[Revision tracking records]
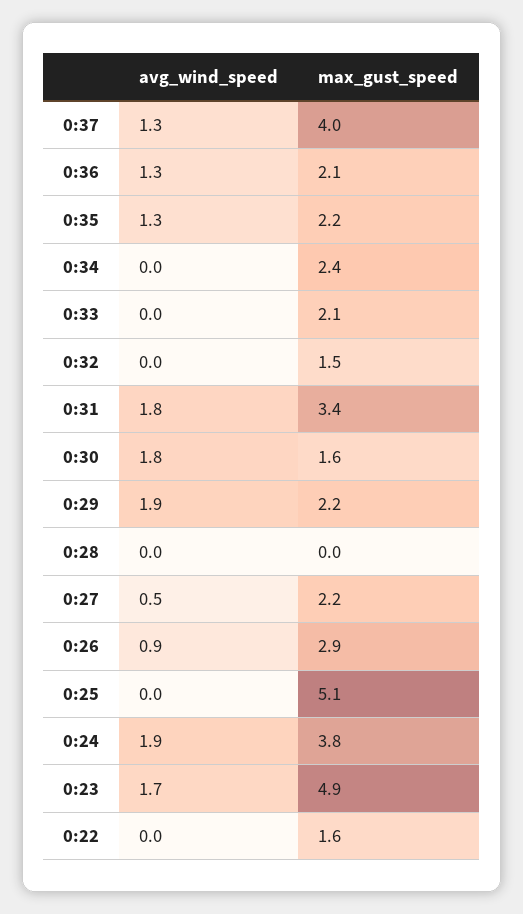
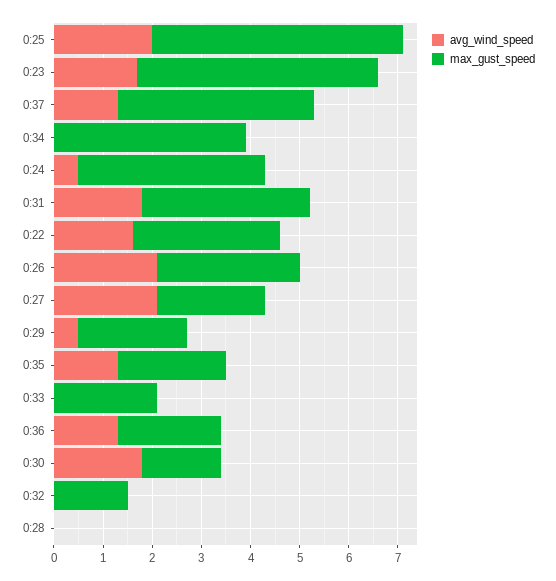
  {
    "avg_wind_speed": {
      "0:37": 1.3,
      "0:36": 1.3,
      "0:35": 1.3,
      "0:34": 0,
      "0:33": 0,
      "0:32": 0,
      "0:31": 1.8,
      "0:30": 1.8,
-     "0:29": 1.9,
+     "0:29": 0.5,
      "0:28": 0,
-     "0:27": 0.5,
+     "0:27": 2,
-     "0:26": 0.9,
+     "0:26": 2,
-     "0:25": 0,
+     "0:25": 2,
-     "0:24": 1.9,
+     "0:24": 0.5,
      "0:23": 1.7,
-     "0:22": 0
+     "0:22": 1.5
    },
    "max_gust_speed": {
      "0:37": 4,
      "0:36": 2.1,
      "0:35": 2.2,
-     "0:34": 2.4,
+     "0:34": 4,
      "0:33": 2.1,
      "0:32": 1.5,
      "0:31": 3.4,
      "0:30": 1.6,
      "0:29": 2.2,
      "0:28": 0,
      "0:27": 2.2,
      "0:26": 2.9,
      "0:25": 5.1,
      "0:24": 3.8,
      "0:23": 4.9,
-     "0:22": 1.6
+     "0:22": 3
    }
  }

• **What needs to be done**: Keeping every word as it is, write out all the data and omit the pictures.

• **Answer**:
  {
    "avg_wind_speed": {
      "0:37": 1.3,
      "0:36": 1.3,
      "0:35": 1.3,
      "0:34": 0,
      "0:33": 0,
      "0:32": 0,
      "0:31": 1.8,
      "0:30": 1.8,
-     "0:29": 1.9,
+     "0:29": 0.5,
      "0:28": 0,
-     "0:27": 0.5,
+     "0:27": 2,
-     "0:26": 0.9,
+     "0:26": 2,
-     "0:25": 0,
+     "0:25": 2,
-     "0:24": 1.9,
+     "0:24": 0.5,
      "0:23": 1.7,
-     "0:22": 0
+     "0:22": 1.5
    },
    "max_gust_speed": {
      "0:37": 4,
      "0:36": 2.1,
      "0:35": 2.2,
-     "0:34": 2.4,
+     "0:34": 4,
      "0:33": 2.1,
      "0:32": 1.5,
      "0:31": 3.4,
      "0:30": 1.6,
      "0:29": 2.2,
      "0:28": 0,
      "0:27": 2.2,
      "0:26": 2.9,
      "0:25": 5.1,
      "0:24": 3.8,
      "0:23": 4.9,
-     "0:22": 1.6
+     "0:22": 3
    }
  }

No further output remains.